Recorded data
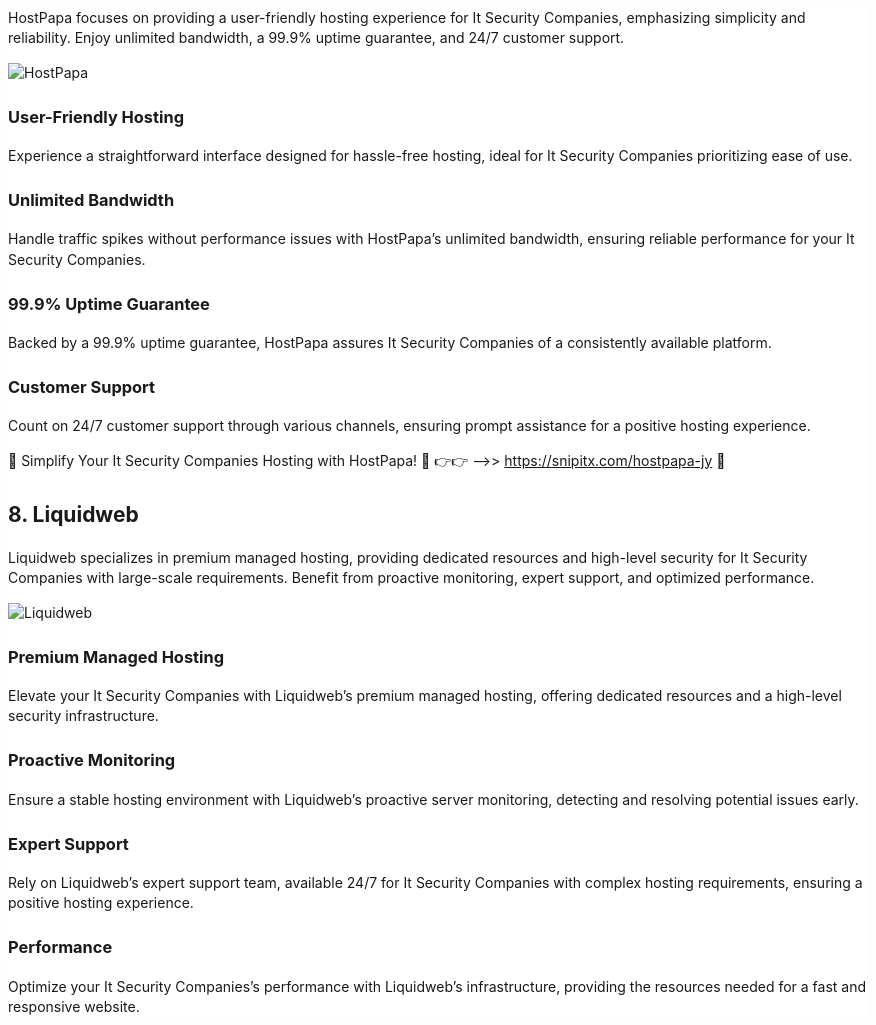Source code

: HostPapa focuses on providing a user-friendly hosting experience for It Security Companies, emphasizing simplicity and reliability. Enjoy unlimited bandwidth, a 99.9% uptime guarantee, and 24/7 customer support.

![HostPapa](https://i.imgur.com/ouDTkvl.jpeg "HostPapa Hosting")

### User-Friendly Hosting
Experience a straightforward interface designed for hassle-free hosting, ideal for It Security Companies prioritizing ease of use.

### Unlimited Bandwidth
Handle traffic spikes without performance issues with HostPapa’s unlimited bandwidth, ensuring reliable performance for your It Security Companies.

### 99.9% Uptime Guarantee
Backed by a 99.9% uptime guarantee, HostPapa assures It Security Companies of a consistently available platform.

### Customer Support
Count on 24/7 customer support through various channels, ensuring prompt assistance for a positive hosting experience.

🌈 Simplify Your It Security Companies Hosting with HostPapa! 🚀
👉👉 -->> https://snipitx.com/hostpapa-jy 🚀

## 8. Liquidweb

Liquidweb specializes in premium managed hosting, providing dedicated resources and high-level security for It Security Companies with large-scale requirements. Benefit from proactive monitoring, expert support, and optimized performance.

![Liquidweb](https://i.imgur.com/4IvT9SC.jpeg "Liquidweb Hosting")

### Premium Managed Hosting
Elevate your It Security Companies with Liquidweb’s premium managed hosting, offering dedicated resources and a high-level security infrastructure.

### Proactive Monitoring
Ensure a stable hosting environment with Liquidweb’s proactive server monitoring, detecting and resolving potential issues early.

### Expert Support
Rely on Liquidweb’s expert support team, available 24/7 for It Security Companies with complex hosting requirements, ensuring a positive hosting experience.

### Performance
Optimize your It Security Companies’s performance with Liquidweb’s infrastructure, providing the resources needed for a fast and responsive website.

• **Work instructions**:
Each line holding the word "infrastructure" must be copied from the data.

• **Task response**:
Elevate your It Security Companies with Liquidweb’s premium managed hosting, offering dedicated resources and a high-level security infrastructure.
Optimize your It Security Companies’s performance with Liquidweb’s infrastructure, providing the resources needed for a fast and responsive website.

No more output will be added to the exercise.